Monday, September 7, 2009

waiting for my hair to dry

So, I've taken the advice of our new art professor at tarleton and I have just dealved into meditation on what it is that inspires me. What I love, what I don't love and what I want to talk about in my art. This applies not only to my paintings, but my photography as well. I've always known what my art was about, but had trouble explaining it, so here it is:

I am a hopeless romantic at heart, I love vintage things and I admire the lifestyles of those who have come before me. I admire their spirit, their simplicity and their ability to enjoy life without newer techonologies. The lifestyles of people in farming and rural communities inspires me. Not just the cowboys, but the wife that cooks a meal for her family, the waitress at the cafe downtown, or anyone who enjoys a simplistic life.

Now, my art is not just about those happy times and these simple communities of people. It is also about the advancement of technology and the loss of those "good old days." I want to encompass the insensitive take-over of those perfect lives. My work mourns the loss of community, the loss of people with simple dreams and the loss of the beauty of simplicity.
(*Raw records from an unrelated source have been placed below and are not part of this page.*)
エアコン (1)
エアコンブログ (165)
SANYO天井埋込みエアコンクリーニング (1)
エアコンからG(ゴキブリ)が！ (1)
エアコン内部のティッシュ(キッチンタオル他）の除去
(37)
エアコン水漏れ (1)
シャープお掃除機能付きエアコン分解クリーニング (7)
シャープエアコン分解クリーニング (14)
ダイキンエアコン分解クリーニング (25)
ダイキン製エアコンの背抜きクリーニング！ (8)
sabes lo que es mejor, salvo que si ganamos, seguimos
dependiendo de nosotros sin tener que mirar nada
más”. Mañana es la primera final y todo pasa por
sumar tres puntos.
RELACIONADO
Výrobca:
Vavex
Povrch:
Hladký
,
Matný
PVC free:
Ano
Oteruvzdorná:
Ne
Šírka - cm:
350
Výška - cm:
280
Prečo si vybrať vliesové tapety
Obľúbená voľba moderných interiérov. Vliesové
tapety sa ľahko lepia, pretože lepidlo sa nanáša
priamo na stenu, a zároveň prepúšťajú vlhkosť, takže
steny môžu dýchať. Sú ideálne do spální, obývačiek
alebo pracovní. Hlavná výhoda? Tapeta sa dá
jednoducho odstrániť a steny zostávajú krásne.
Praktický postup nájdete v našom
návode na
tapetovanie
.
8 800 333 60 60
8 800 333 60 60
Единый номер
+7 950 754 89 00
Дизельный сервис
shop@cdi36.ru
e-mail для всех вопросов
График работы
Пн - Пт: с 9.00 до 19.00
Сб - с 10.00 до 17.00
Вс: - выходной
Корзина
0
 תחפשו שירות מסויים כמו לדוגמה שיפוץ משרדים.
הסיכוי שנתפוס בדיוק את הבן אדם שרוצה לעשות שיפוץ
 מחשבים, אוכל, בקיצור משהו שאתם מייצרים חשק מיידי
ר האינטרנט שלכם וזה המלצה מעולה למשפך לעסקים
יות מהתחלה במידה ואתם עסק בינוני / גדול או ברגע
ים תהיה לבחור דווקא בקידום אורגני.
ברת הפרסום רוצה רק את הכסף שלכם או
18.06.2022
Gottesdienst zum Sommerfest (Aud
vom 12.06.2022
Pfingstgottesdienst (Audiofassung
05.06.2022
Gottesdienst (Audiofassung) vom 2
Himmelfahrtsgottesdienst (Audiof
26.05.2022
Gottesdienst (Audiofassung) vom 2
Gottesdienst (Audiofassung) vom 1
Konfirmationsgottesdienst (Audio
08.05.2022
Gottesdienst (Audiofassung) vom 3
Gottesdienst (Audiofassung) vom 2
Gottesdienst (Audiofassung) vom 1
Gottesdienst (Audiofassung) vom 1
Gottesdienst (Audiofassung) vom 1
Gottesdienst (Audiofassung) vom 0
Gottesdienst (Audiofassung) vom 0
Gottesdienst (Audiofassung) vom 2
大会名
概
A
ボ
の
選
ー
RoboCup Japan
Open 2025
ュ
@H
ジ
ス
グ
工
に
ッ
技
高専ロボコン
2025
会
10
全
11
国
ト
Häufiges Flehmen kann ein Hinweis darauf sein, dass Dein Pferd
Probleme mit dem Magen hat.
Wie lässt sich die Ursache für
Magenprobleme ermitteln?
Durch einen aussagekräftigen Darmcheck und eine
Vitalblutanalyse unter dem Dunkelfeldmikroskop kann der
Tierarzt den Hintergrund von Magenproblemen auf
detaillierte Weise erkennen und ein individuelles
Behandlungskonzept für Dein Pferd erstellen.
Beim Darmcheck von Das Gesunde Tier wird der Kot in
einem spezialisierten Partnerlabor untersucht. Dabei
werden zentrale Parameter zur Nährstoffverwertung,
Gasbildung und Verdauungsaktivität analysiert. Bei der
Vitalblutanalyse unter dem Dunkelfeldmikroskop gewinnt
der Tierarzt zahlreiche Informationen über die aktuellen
Therefore, in context my artwork can't be put into a 1940's setting. The loss hasn't occured yet. I know my surroundings and this ideal is a reflection of my fealings about the present. Not all of these communities are gone. The spirit still remains in small rural towns. Those are my backgrounds. The laundry matt, the cafe, the barber shop and the settings of childhood. Those backgrounds and settings reflect that good old spirit, but in many cases, I depict them as worn and old. They are being lost as we speak, and eventually, those locations will be lost: torn down for a new idea, a starbucks or a walgreens.
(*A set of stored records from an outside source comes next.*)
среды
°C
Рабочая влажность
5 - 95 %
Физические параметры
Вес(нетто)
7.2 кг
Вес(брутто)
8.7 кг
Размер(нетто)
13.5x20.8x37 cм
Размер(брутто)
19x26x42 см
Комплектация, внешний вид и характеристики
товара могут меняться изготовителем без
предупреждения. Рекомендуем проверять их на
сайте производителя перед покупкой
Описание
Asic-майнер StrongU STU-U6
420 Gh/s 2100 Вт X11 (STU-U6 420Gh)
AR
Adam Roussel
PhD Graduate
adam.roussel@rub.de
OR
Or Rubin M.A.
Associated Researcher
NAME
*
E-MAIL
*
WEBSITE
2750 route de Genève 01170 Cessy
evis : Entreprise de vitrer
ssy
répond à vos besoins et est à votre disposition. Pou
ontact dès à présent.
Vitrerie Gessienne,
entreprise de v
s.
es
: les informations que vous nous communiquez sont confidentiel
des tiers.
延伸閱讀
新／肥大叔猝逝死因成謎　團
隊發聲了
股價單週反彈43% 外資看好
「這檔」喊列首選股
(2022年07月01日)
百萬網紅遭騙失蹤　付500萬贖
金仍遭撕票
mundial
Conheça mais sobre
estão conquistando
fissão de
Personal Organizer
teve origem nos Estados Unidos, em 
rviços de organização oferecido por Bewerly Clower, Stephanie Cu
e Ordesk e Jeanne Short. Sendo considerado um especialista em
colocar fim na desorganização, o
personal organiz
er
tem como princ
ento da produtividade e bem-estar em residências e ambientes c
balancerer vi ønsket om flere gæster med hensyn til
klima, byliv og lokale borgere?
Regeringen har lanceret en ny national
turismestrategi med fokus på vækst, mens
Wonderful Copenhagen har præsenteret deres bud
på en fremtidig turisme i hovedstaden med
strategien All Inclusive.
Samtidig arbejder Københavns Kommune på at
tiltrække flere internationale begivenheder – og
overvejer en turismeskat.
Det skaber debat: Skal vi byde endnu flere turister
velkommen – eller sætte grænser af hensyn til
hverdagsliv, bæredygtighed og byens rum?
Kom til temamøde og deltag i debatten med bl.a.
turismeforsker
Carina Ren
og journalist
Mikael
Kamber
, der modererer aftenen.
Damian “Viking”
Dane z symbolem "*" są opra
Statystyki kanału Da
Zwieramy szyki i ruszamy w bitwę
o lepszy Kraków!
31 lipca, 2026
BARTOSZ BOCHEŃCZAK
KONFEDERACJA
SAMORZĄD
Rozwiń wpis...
This leads me to the focal point of my art: the individual. The individual reflecting back on life. Thinking about loss and the advancement into the future. With my photography, I will be focusing on those "how we were" moments. Years later, they'll look back and see what has been lost, what has changed essentially. The individual is the significant aspect of my artwork. Although the settings are important and the context of the image matters a great deal, I want the viewers to focus on the individual and their life, because it is significant in time. We all are. And if I can focus my viewers on identifying with that individual for a moment, I will have allowed them to experience something lost and identify with my purpose. We need to pause in this period of advancement to reflect on life and its purpose.


Now that I have dealved off into the intense thinkings of my artisitic mind and allowed you insight to my soul, I'll log out so that I can finish drying my hair. It's labor day and my husband is wondering what is for lunch.